Document section ::
TV’s the answer, what’s the question?
Are TV rights deals the only way for Trail Running to professionalise?
Hey pals,
This will be a short one.
I wanted this year to be the year that I put more energy into Trailmix and my running. But life has given me more bouts of illness and intense weeks of work than I have had in years. A consequence of that has been less new stories or interviews, or interesting side quests, from me in Trailmix.
Heck, we still have the rest of the year and the sun is finally shining in the UK, so here’s to a better H2!
For now, I’ve been thinking about TV rights deals and whether trail running actually needs them or understands what that would mean for the sport.
As always, let me know what you think. Like, share, subscribe, you know the drill 😅
Onwards,
Matt
Let me start this like a Malcolm Gladwell novel.
When India was ruled by colonial Britain, the British government became concerned about the number of venomous cobras in Delhi, so they offered a bounty for every dead cobra.
A fairly obvious goal; killing cobras equals eliminating cobras.
Initially this was a successful strategy, large numbers of snakes were killed for the reward.
Eventually, however, people began to breed cobras for the income. When the government became aware of this, the reward program was scrapped. When cobra breeders set their snakes free, the wild cobra population multiplied.
This obscure tale is often cited as an example of Goodhart’s Law; when a measure becomes a target, it ceases to be a good measure.
In this case the measure of eliminating the population of cobras was counting the number of cobras killed, a seemingly correct way to measuring success. But when people realised that the British Government were only measuring the absolute number of cobras shown to them, it made sense to profit from this by just breeding more.
It’s a classic case of when you set one measure, or thing, as a goal, you set up a system that aims for that goal, regardless of what getting to that goal entails.
This abstract economic law came to mind recently when I’ve been thinking about the quest for paid TV rights deals in professional trail running.
See the goal, as UTMB and GTWS keep stating, is to be paid for their video coverage. It’s the 21st century hallmark of when a sport has made it - a broadcaster/streamer will pay you to show your content.
Hallelujah, job done, get the tinnys in, have a steak, why not, you’ve earned it.
For the past few decades this has been the primary methodology of a sport becoming a business.
The way to do this is to alter your sport to make it as attractive as possible to a TV audience. This typically entails playing with the format of the sport. Make it short, with a fast turn of pace, dynamic action, tension throughout, crowds going wild, and something you can talk about on your breakfast Teams call the next day.

Exercise instructions ::
Print word for word the stretch of the trail running newsletter from "It’s a classic" through "professional trail running.".

Record set ::
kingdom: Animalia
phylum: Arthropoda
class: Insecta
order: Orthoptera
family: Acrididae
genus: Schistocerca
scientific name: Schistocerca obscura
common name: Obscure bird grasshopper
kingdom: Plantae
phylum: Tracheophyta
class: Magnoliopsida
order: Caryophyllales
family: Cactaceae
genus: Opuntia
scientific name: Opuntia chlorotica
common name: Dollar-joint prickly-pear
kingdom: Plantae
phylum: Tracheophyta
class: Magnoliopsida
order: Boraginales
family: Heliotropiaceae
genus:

Task result ::
It’s a classic case of when you set one measure, or thing, as a goal, you set up a system that aims for that goal, regardless of what getting to that goal entails.
This abstract economic law came to mind recently when I’ve been thinking about the quest for paid TV rights deals in professional trail running.